§ Task statement
Look through the material below. Copy every line with the string "Raguhn" in it.

§ Given data
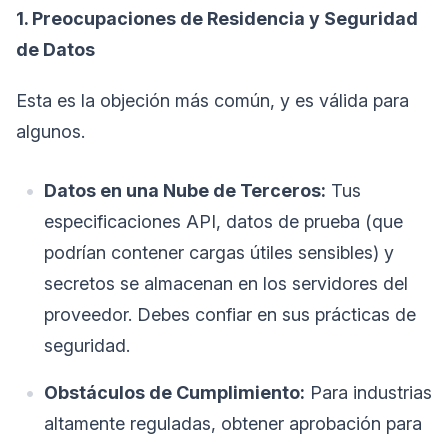
1. Preocupaciones de Residencia y Seguridad
de Datos
Esta es la objeción más común, y es válida para
algunos.
Datos en una Nube de Terceros:
Tus
especificaciones API, datos de prueba (que
podrían contener cargas útiles sensibles) y
secretos se almacenan en los servidores del
proveedor. Debes confiar en sus prácticas de
seguridad.
Obstáculos de Cumplimiento:
Para industrias
altamente reguladas, obtener aprobación para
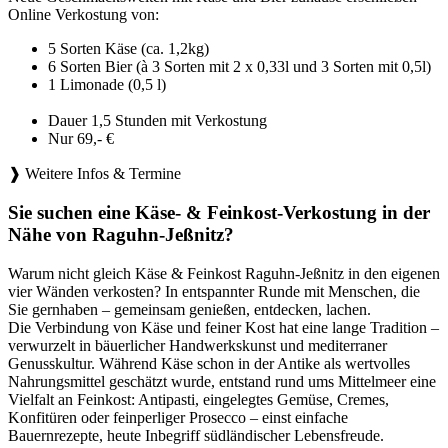
Online Verkostung von:
5 Sorten Käse (ca. 1,2kg)
6 Sorten Bier (à 3 Sorten mit 2 x 0,33l und 3 Sorten mit 0,5l)
1 Limonade (0,5 l)
Dauer 1,5 Stunden mit Verkostung
Nur 69,- €
❱ Weitere Infos & Termine
Sie suchen eine Käse- & Feinkost-Verkostung in der
Nähe von Raguhn-Jeßnitz?
Warum nicht gleich Käse & Feinkost Raguhn-Jeßnitz in den eigenen
vier Wänden verkosten? In entspannter Runde mit Menschen, die
Sie gernhaben – gemeinsam genießen, entdecken, lachen.
Die Verbindung von Käse und feiner Kost hat eine lange Tradition –
verwurzelt in bäuerlicher Handwerkskunst und mediterraner
Genusskultur. Während Käse schon in der Antike als wertvolles
Nahrungsmittel geschätzt wurde, entstand rund ums Mittelmeer eine
Vielfalt an Feinkost: Antipasti, eingelegtes Gemüse, Cremes,
Konfitüren oder feinperliger Prosecco – einst einfache
Bauernrezepte, heute Inbegriff südländischer Lebensfreude.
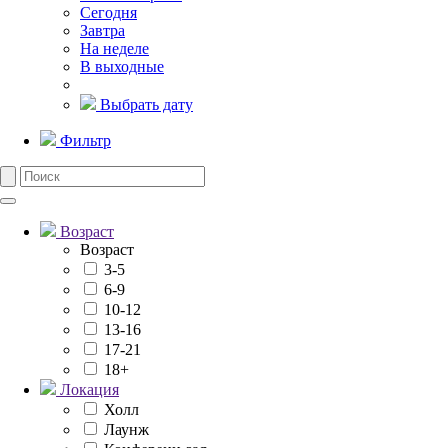
Сегодня
Завтра
На неделе
В выходные
Выбрать дату
Фильтр
Возраст
Возраст
3-5
6-9
10-12
13-16
17-21
18+
Локация
Холл
Лаунж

§ Output of the exercise
Nähe von Raguhn-Jeßnitz?
Warum nicht gleich Käse & Feinkost Raguhn-Jeßnitz in den eigenen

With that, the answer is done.